Brandon Sanderson, Mary Robinette Kowal, Dan Wells & Howard Tayler, Shadows Beneath
(Dragonsteel Jul 2014)

This anthology, a miniature master class in short story writing, grew out of the Writing Excuses podcast, hosted by Kowal, Sanderson, Tayler, and Wells. Each host contributed an original story, and those make up the first third of the book. The rest is devoted to transcripts of brainstorming sessions, first drafts, and marked-up versions of the stories to demonstrate the entire writing process from idea generation, to editing, to final draft.





John Scalzi, Lock In
(Tor Aug 2014)

Deeper and more serious than the author’s usual fare, this near-future police procedural is set in a world where a virus causes a small percentage of its victims to be ‘‘locked in’’ – conscious, but unable to move or communicate physically. Victims can use mechanical bodies to move around, or temporarily borrow the bodies of ‘‘integrators’’ – which makes finding out who committed murder even more complicated than it is in our world. ‘‘The most enjoyable robot story I’ve read this year – even though it’s not quite about robots.’’ [Gary K. Wolfe]





Jeff VanderMeer, Acceptance
(Farrar, Straus & Giroux/FSG Originals Sep 2014)

In this final volume in the challenging and bizarre Southern Reach trilogy, one last expedition is sent into the mysterious Area X in search of ultimate answers on a remote island, facing perils both literal and metaphysical. Readers may not find all the explanations they seek, but the journey is sure to leave them changed. ‘‘Acceptance shows just how narrow-minded technophilia can be, compared to an active sense of wonder.’’ [Faren Miller]





Peter Watts, Echopraxia
(Tor Aug 2014)

Watts delivers another ambitious and bleak vision of the future in this loose sequel/companion piece to Blindsight, with ‘‘baseline human’’ biologist Daniel Brüks taken on a journey through the solar system with a vampire and a group of posthuman monks. ‘‘The famously dismal brilliance of Watts’s imagination… at first stuns you with its barrage of smart ideas and cutting-edge research, then disarms you with its grim determinism and unsympathetic, semi-posthuman characters, and ends up, pretty much, by just making you want to crawl under a rock…. SF hard enough to break a tooth on.’’ [Gary K. Wolfe]





Andy Weir, The Martian
(Crown Feb 2014)

This debut novel (originally self-published in 2012) is an acclaimed hard-SF thriller about an astronaut from the first manned mission to Mars who finds himself stranded on the red planet after a dust storm leads his crew to evacuate, believing him dead. He uses his ingenuity, engineering prowess, and humor to fight for survival in impossible circumstances… and maybe even arrange his own rescue.

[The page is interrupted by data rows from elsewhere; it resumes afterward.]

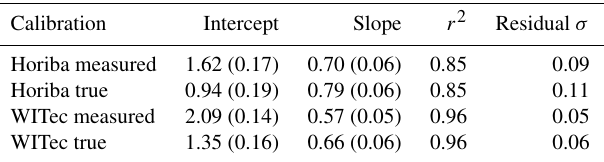
Table 2. Regression equations between mean ν 1 FWHM and (cid:127) Ar . Calibration Intercept Slope r 2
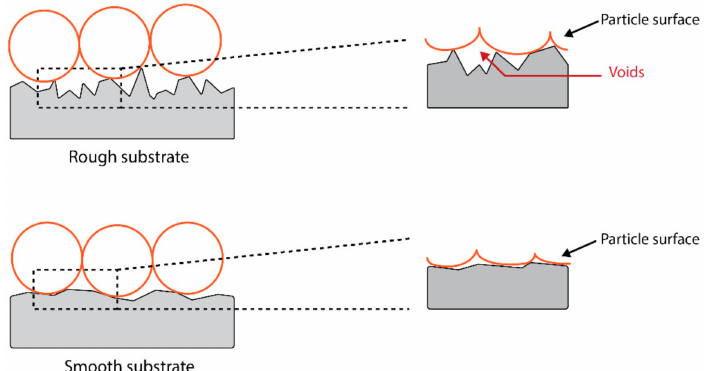
Figure 8. Comparison of the adhesion of particles on a rough surface and a smooth surface. The zoomed-in views show the formation of voids during the post–deposition processing, especially when the surface is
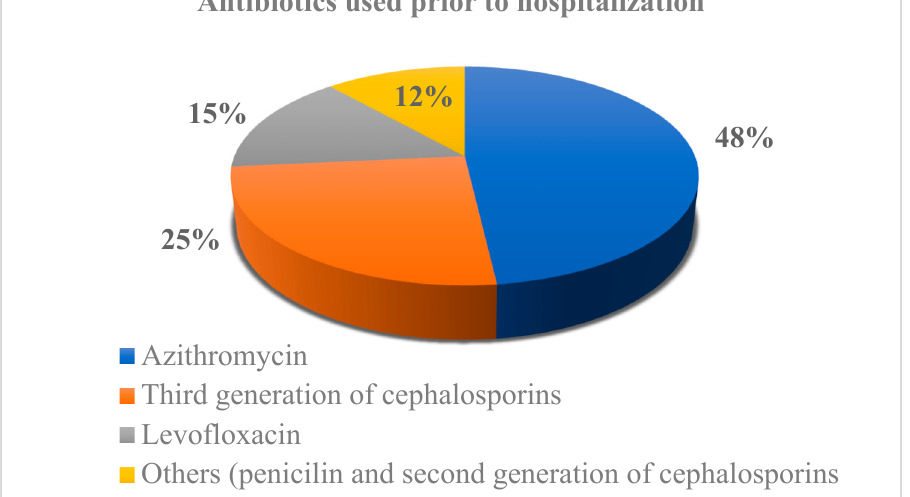
Figure 1. Number of antibiotics used prior to hospitalization.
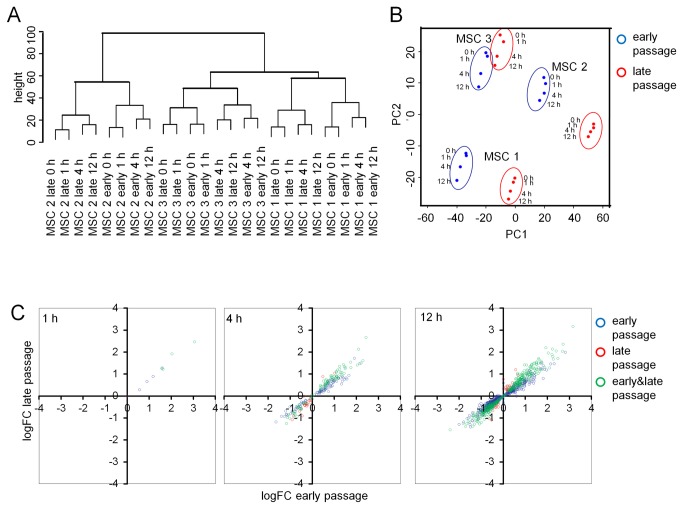
Gene expression changes upon TGF-β1 treatment in early and later passages.Hierarchical clustering of global gene expression profiles (Euclidean distance) revealed inter-donor variation, a close relationship of early and late passages, and continuous changes with TGF-β1 stimulation (A). This was also reflected by principal component analysis (B; components 1 [PC1] and 2 [PC2] are depicted). TGF-β1-induced gene expression changes were compared in MSCs of early passage (P3 - P5) and later passage (P10) upon stimulation for either 1, 4, or 12 hours. Some genes are predominantly induced in early passage (depicted in blue) or in late passage (depicted in red) but the induced gene expression changes were overall very similar in MSCs of early and later passage (C).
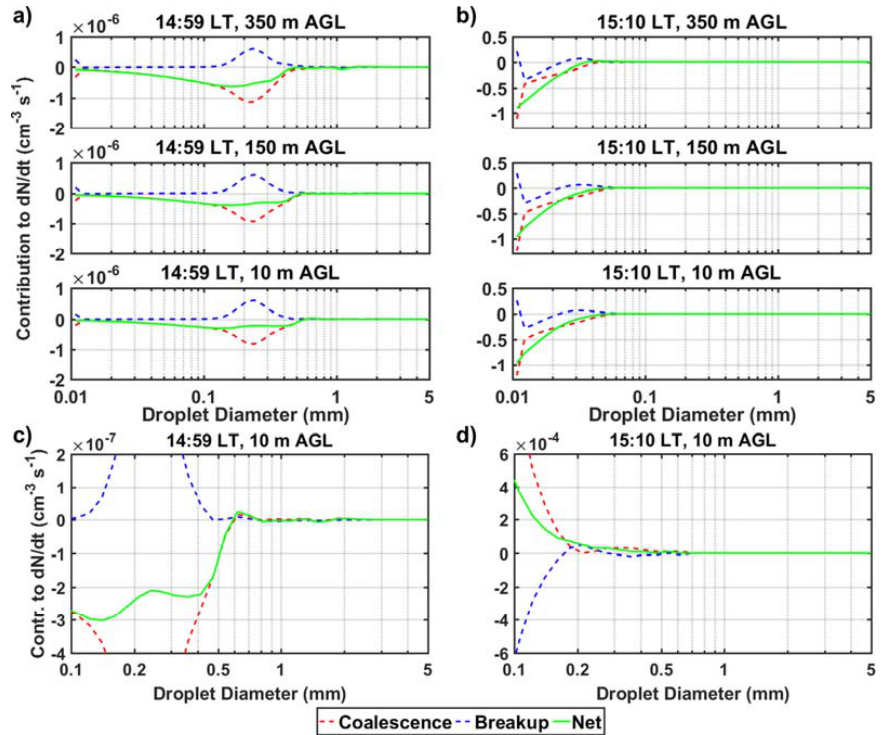
Figure 8. ( Top ) Contribution of coalescence and breakup processes to changes in simulated droplet number concentrations at three different heights (350-, 150-, 10-m above ground level (AGL)) in the simulation column before (14:59 LT; ( a )) and after (15:10 LT; ( b )) the activation of SFI in the model. ( Bottom ) Enlarged plots for 14:59 LT ( c ) and 15:10 LT ( d ) at 10 m AGL. This effect is also manifest in the temporal evolution of the R-DSDs within the fog layer proper (400 m), as shown in Figure 9b–d. As a result of enhanced coalescence efficiency, the number concentrations of small raindrops (0.2–0.7 mm) at 15:10 LT (marked by the second vertical line in Figure 9a–d) are significantly higher than the ones at 14:59 LT (marked by the first vertical line in increase in the number of small raindrops later contributes to the increase in the number and efficiency of collisions between small diameter ( d 2 < 0.6 mm) and larger diameter drops ( d 1). As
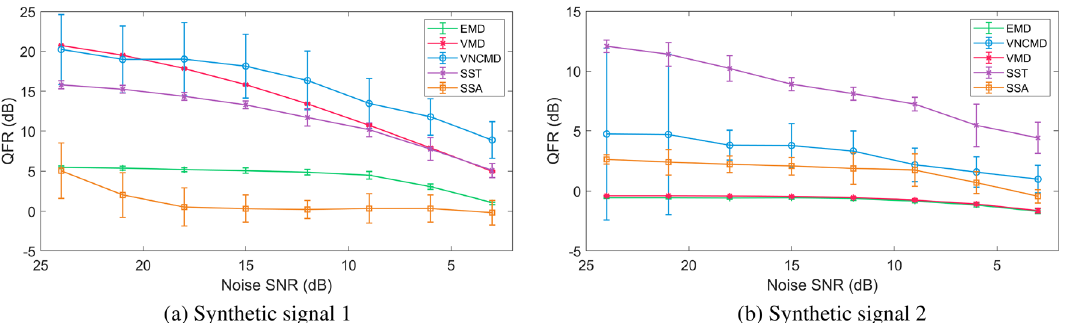
Figure 5. QRF versus SNR for synthetic signal 1 ( a ) and synthetic signal 2 ( b ), averaged over 50 different iterations of Gaussian white noise. The standard deviation is plotted as error bars for each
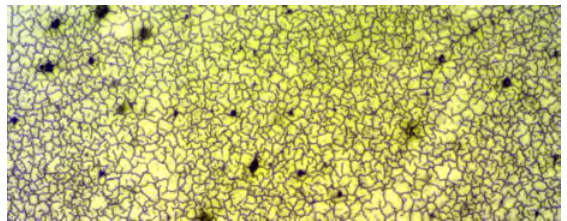
Figure 20. Microscopic view on an evaporated as well as photolithographically processed Chromium electrode on a 20µm thick PET substrate.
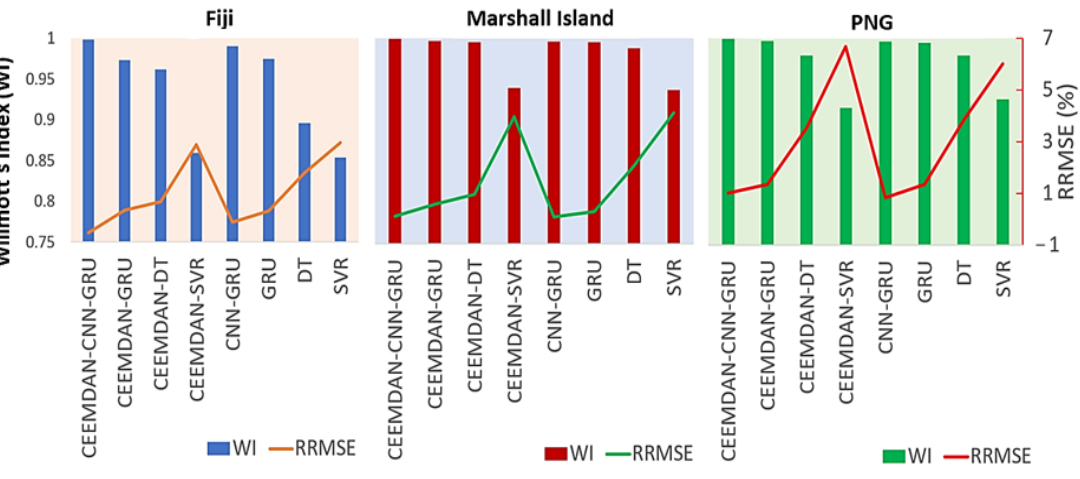
Figure 9. Comparison of the forecasting ability of proposed models in terms of RRMSE (%) and WI in the testing phase.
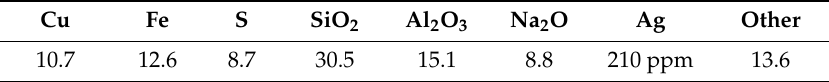
Table 5. Chemical composition of desilicated copper concentrate, wt. %.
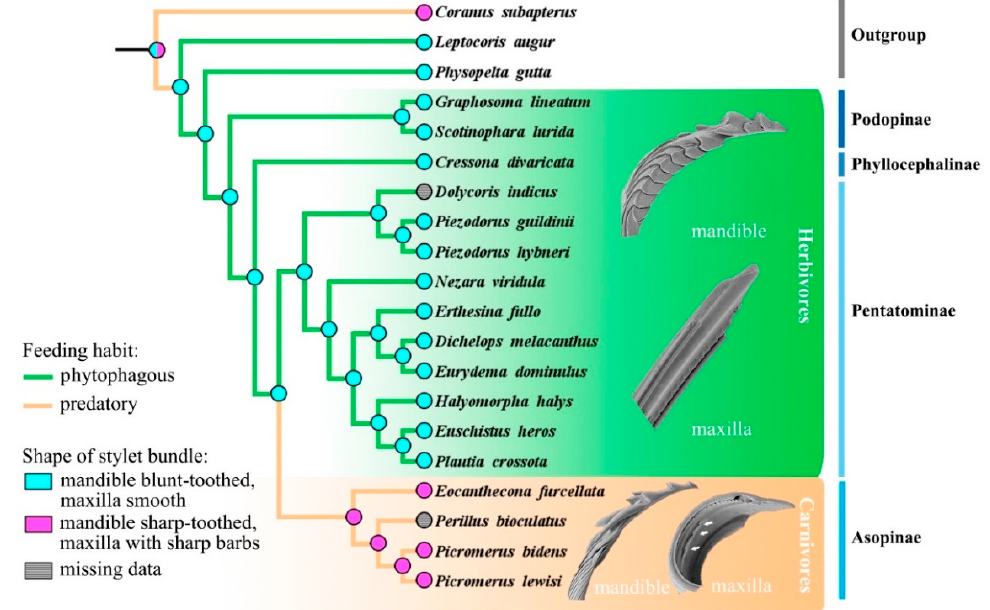
Figure 9. Ancestral state reconstruction of the shapes of mandibles and maxillae in Pentatomidae based on parsimony. The cladogram used for reconstruction was the single tree obtained based on the cox1 and rrnL genes analyzed using the maximum likelihood method.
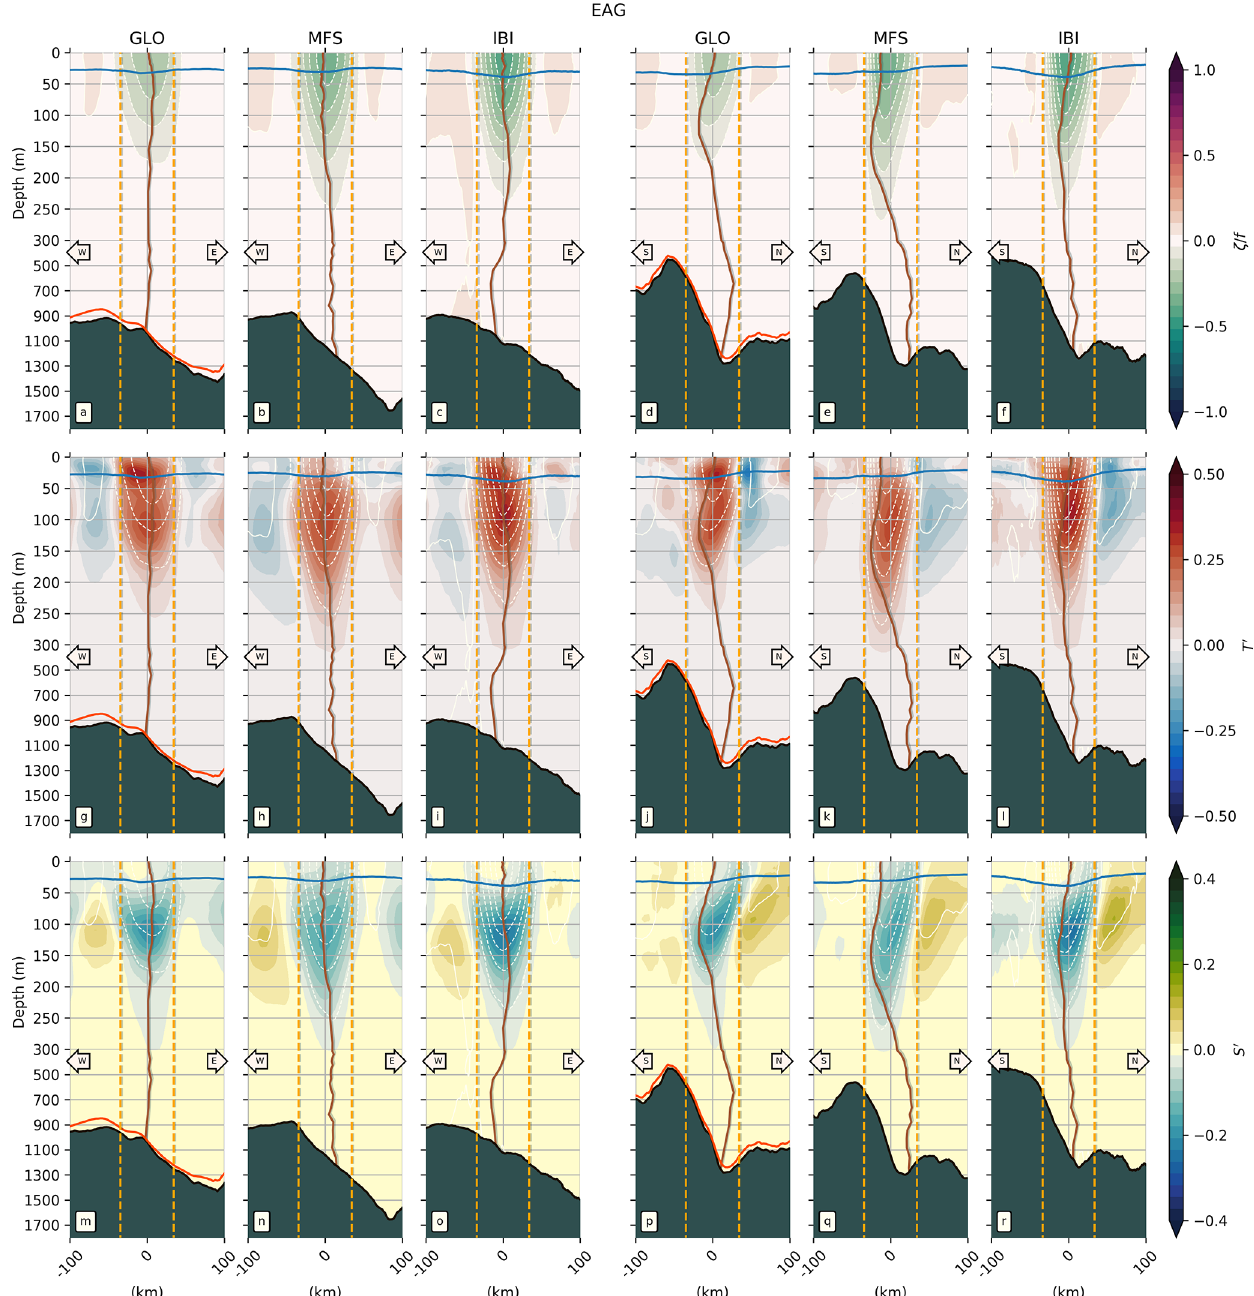
Figure 8. Same as Fig. 7 but for the Eastern Alboran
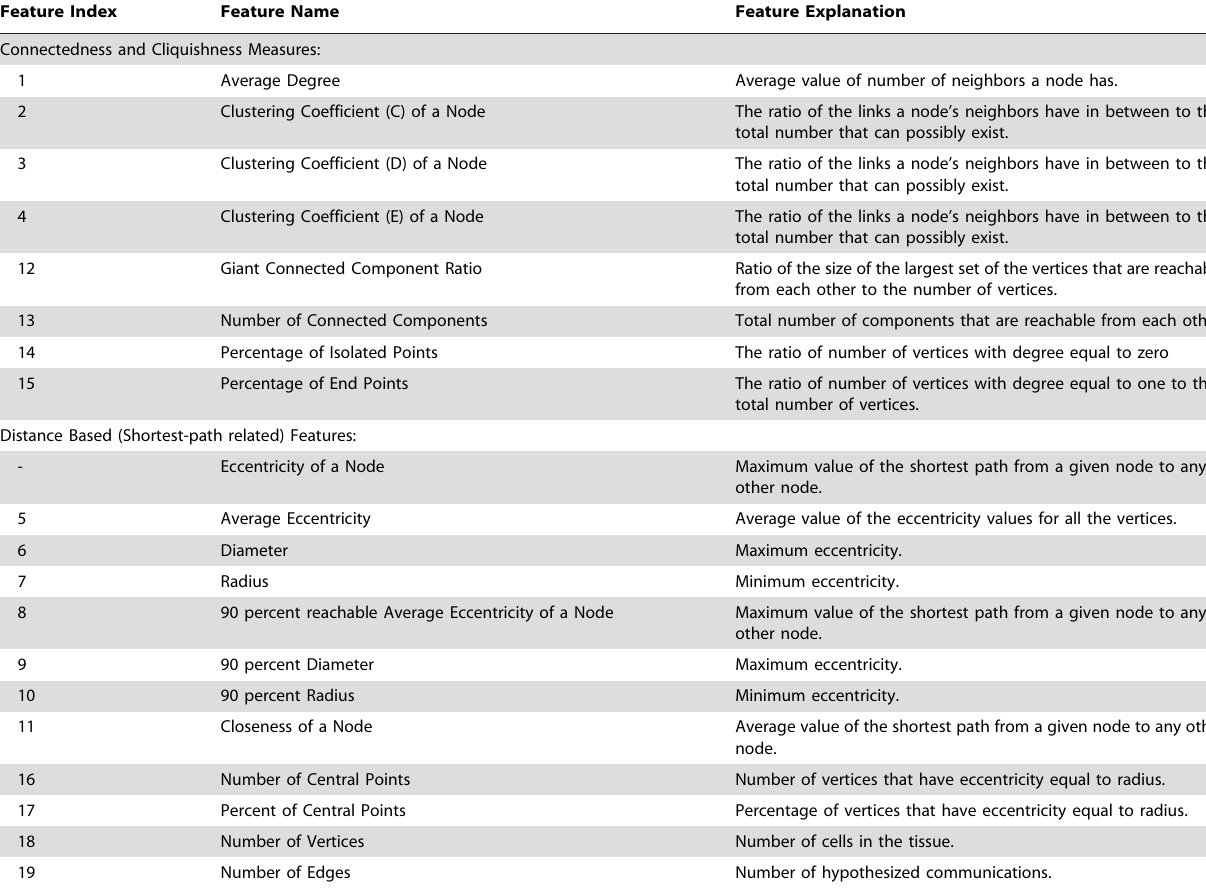
Table 1. Global structural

Ian Whates, ed., Solaris Rising 3: The New Solaris Book of Science Fiction
(Solaris Aug 2014)

The third New Solaris Book of Science Fiction continues the acclaimed anthology series and features 18 original SF stories by Aliette de Bodard, Ken Liu, Benjanun Sriduangkaew, Rachel Swirsky, Ian Watson, and more, with an introduction by the editor.